=== Task requirements ===
Return each line exactly as written. Begin with the first line of the entries and end with the line that has "Untungnya, di bahasa".

=== Exercise material ===
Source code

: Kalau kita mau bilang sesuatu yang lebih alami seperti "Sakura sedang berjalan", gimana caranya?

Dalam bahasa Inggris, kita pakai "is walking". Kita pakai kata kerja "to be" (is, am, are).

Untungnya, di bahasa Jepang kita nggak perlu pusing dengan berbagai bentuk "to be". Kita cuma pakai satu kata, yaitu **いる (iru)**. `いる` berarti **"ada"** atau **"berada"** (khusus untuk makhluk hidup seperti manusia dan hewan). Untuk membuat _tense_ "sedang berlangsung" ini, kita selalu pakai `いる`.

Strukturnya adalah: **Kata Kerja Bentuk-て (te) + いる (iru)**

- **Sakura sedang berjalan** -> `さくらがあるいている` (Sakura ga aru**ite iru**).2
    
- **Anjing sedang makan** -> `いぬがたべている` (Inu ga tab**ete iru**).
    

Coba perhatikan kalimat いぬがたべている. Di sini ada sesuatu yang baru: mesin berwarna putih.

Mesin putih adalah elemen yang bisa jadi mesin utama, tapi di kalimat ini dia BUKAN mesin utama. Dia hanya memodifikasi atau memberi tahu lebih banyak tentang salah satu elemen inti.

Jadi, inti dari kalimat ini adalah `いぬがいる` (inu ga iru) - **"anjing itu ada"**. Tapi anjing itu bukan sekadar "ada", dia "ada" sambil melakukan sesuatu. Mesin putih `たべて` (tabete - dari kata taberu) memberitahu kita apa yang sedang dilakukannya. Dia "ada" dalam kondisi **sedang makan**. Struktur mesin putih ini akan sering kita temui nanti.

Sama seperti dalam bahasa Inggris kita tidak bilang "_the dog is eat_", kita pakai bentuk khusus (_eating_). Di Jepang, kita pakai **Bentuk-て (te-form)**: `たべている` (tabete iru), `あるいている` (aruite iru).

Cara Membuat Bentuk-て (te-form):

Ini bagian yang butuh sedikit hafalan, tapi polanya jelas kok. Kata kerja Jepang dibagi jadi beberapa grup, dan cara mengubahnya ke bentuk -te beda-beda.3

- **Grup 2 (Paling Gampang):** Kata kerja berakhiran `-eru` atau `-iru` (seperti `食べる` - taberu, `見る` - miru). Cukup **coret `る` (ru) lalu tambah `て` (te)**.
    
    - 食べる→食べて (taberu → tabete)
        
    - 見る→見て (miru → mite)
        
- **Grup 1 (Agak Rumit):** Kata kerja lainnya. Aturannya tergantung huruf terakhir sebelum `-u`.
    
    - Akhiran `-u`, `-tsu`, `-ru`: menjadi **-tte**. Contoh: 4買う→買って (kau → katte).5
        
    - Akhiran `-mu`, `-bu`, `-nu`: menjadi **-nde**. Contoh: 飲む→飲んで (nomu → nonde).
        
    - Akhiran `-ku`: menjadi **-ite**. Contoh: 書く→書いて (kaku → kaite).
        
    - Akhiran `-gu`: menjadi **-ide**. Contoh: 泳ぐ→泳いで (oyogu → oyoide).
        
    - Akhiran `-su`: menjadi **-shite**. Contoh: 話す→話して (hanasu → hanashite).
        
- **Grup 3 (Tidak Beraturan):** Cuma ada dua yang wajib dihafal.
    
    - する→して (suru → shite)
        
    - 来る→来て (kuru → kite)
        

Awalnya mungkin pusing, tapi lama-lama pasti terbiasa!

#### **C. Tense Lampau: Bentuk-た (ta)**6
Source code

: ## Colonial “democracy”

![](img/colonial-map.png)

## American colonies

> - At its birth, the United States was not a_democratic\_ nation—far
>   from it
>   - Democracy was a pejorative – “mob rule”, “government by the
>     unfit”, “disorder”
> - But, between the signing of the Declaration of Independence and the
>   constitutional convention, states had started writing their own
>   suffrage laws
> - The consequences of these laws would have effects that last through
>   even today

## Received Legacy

=== Solution to the exercise ===
Source code

: Kalau kita mau bilang sesuatu yang lebih alami seperti "Sakura sedang berjalan", gimana caranya?

Dalam bahasa Inggris, kita pakai "is walking". Kita pakai kata kerja "to be" (is, am, are).

Untungnya, di bahasa Jepang kita nggak perlu pusing dengan berbagai bentuk "to be". Kita cuma pakai satu kata, yaitu **いる (iru)**. `いる` berarti **"ada"** atau **"berada"** (khusus untuk makhluk hidup seperti manusia dan hewan). Untuk membuat _tense_ "sedang berlangsung" ini, kita selalu pakai `いる`.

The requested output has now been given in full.